A faithful, word-for-word copy of the data below is required, without pictures.

Items from a dataset
• • • • •

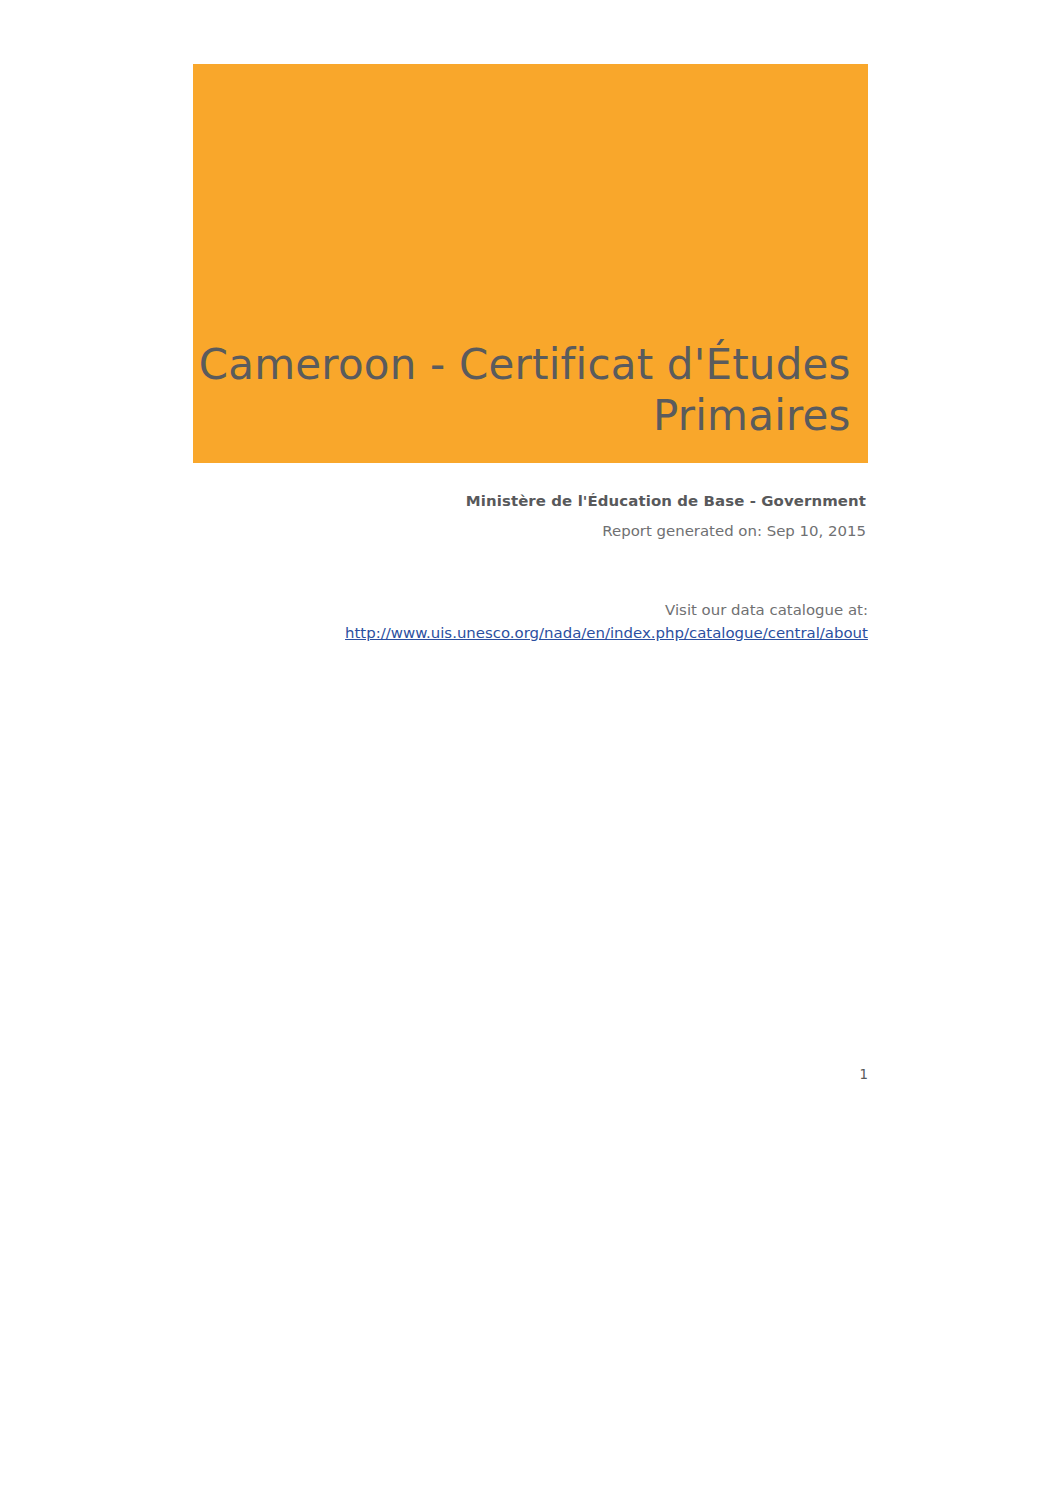Cameroon - Certificat d'Études
Primaires
Ministère de l'Éducation de Base - Government
Report generated on: Sep 10, 2015
Visit our data catalogue at:
http://www.uis.unesco.org/nada/en/index.php/catalogue/central/about
1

• • • • •

> _Task output_:
Cameroon - Certificat d'Études
Primaires
Ministère de l'Éducation de Base - Government
Report generated on: Sep 10, 2015
Visit our data catalogue at:
http://www.uis.unesco.org/nada/en/index.php/catalogue/central/about
1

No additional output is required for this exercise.